Con el objeto de optimizar nuestro servicio Exoma Clínico Dirigido (Focus), estamos incorporando el uso de los términos HPO (Human Phenotyoe Ontology, https://hpo.jax.org/) para orientar los estudios con mayor precisión a las anomalías fenotípicas del paciente.

 

El proyecto HPO intenta describir un vocabulario estandarizado de anomalías fenotípicas que se presentan como signos clínicos en diferentes enfermedades humanas. Cada término HPO describe una anomalía fenotípica, que ha sido utilizada en la literatura médica, así como en fuentes como Orphanet (https://www.orpha.net/consor/cgi-bin/index.php), DECIPHER (https://www.deciphergenomics.org/), y OMIM (https://www.omim.org/). 

 

El proyecto HPO contiene a la fecha, más de 13000 términos y 156000 asociaciones con enfermedades hereditarias. Su uso resulta muy útil en pacientes con fenotipos inespecíficos    (discapacidad, tea, retraso, dismorfias)

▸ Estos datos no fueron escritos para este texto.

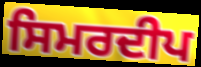
ਸਿਮਰਦੀਪ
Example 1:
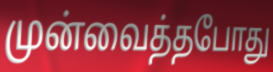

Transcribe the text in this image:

முன்வைத்தபோது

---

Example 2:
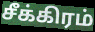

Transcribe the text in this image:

சீக்கிரம்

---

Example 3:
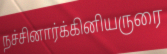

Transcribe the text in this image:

நச்சினார்க்கினியருரை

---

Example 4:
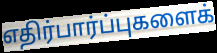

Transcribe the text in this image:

எதிர்பார்ப்புகளைக்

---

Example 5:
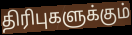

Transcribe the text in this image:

திரிபுகளுக்கும்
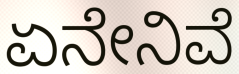
ಏನೇನಿವೆ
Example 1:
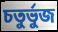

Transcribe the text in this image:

চতুৰ্ভুজ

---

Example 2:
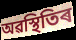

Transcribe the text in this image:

অৱস্থিতিৰ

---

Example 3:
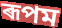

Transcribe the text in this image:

ৰূপম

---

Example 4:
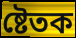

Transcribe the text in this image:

ষ্টেতক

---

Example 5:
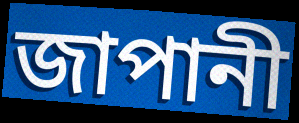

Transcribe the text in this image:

জাপানী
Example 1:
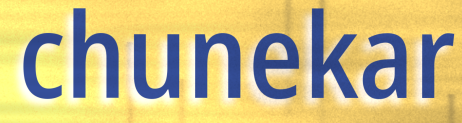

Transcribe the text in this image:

chunekar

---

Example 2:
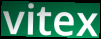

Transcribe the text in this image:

vitex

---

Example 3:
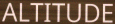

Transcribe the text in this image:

ALTITUDE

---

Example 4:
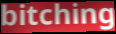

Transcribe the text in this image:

bitching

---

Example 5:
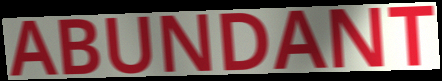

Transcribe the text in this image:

ABUNDANT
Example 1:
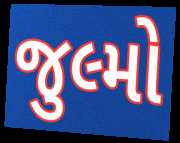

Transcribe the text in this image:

જુલ્મો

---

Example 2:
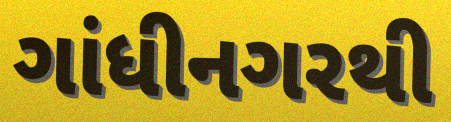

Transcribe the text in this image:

ગાંધીનગરથી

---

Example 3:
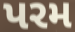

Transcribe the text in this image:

પરમ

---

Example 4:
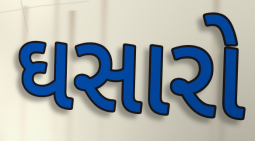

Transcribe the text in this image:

ઘસારો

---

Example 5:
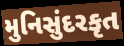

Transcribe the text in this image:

મુનિસુંદરકૃત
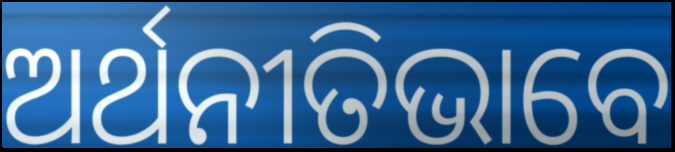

Esta nueva metodología de análisis incorpora al flujo de trabajo herramientas bioinformáticas que utilizan inteligencia artificial. Nos ayudan a correlacionar de manera más eficiente, y sin tener que dirigir el estudio a paneles de genes o grupo de genes, las características fenotípicas del paciente y la/s variantes relevantes del caso.

 

El uso de esta herramienta requiere del trabajo conjunto del médico de cabecera y nuestro laboratorio. La selección de los términos HPO sobre los cuales se realizará el análisis será definida por el médico tratante, o pueden ser determinados internamente, por nuestras médicas genetistas y/o analistas genéticos. La información sobre la historia clínica del/la paciente, cumple un rol decisivo.

 

De esta manera, la utilización de términos HPO contribuye a la mejora en la priorización de variantes, que luego se trasladaría en un aumento del rendimiento diagnóstico.